Sexy and brainy, that’s the best combination. That was Helene for sure, and I bet Ma was like that once too. The librarian who takes off her glasses and lets down her hair. She wears a white blouse buttoned to the neck but suddenly she undoes it a little and it’s devastating. You see her in a whole new light as she makes herself comfortable on the bed. Even her voice goes deeper.

Ma and Da used to be great sleepers and so it was always me who woke up if there was a creak when Helene snuck out. One night around three in the morning she climbed into my bed. When I clicked on the lamp, I saw she was still in her dress and her face looked blurry like someone had tried to erase it. And her mouth was like the mouth of a little kid when they eat too much jelly. I asked her what was the matter and she said, nothing, go back to sleep. I kept looking at her though because I was pretty sure she wanted to tell me something. She kept staring right back at me and finally she sort of smiled and said, salagadoola mechika boola, bibbidi-bobbidi-boo , which is the magic song from Cinderella . The lyrics don’t make a whole lot of sense but for a long time it was my favorite song in the world. Helene was hugging me so tight that I didn’t think I’d be able to fall back asleep, but I did.
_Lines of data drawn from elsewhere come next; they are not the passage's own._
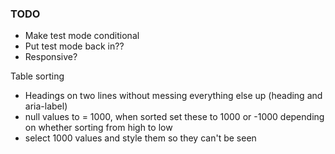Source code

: ### TODO

-   Make test mode conditional
-   Put test mode back in??
-   Responsive?

Table sorting

-   Headings on two lines without messing everything else up (heading and aria-label)
-   null values to = 1000, when sorted set these to 1000 or -1000 depending on whether sorting from high to low
-   select 1000 values and style them so they can't be seen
I think the words of that song do something to you, especially late at night when you’re in bed with your sister and suddenly she loves you. Which wasn’t always the case.

Sometimes Helene seemed mad at all of us and we hadn’t even done anything. Other times it was fits of crying. She was very emotional. Her and Ma used to get into some big fights. For some reason Ma didn’t like it when Helene fell in love, which she did quite often. I guess Ma didn’t want Helene running off and ruining her life. “I’m not you,” Helene yelled at her once, and Ma yelled right back, “Yes you are!” The fighting used to scare me, but when I think of it now I’d give them both Academy Awards. In my mind the fights are like a beautiful movie I wish I could watch again. Sometimes Helene would end up crying in Ma’s arms. And every once in a while I’d catch them on the couch downstairs, whispering to each other and laughing. Half the time they’d go mute when I walked into the room. It used to drive me crazy. What did they think I was, a spy trying to get at their secrets? “Come here,” Ma would say, “sit with us,” and of course I would, but it always felt like a test. I used to try to come up with something really funny just to impress them.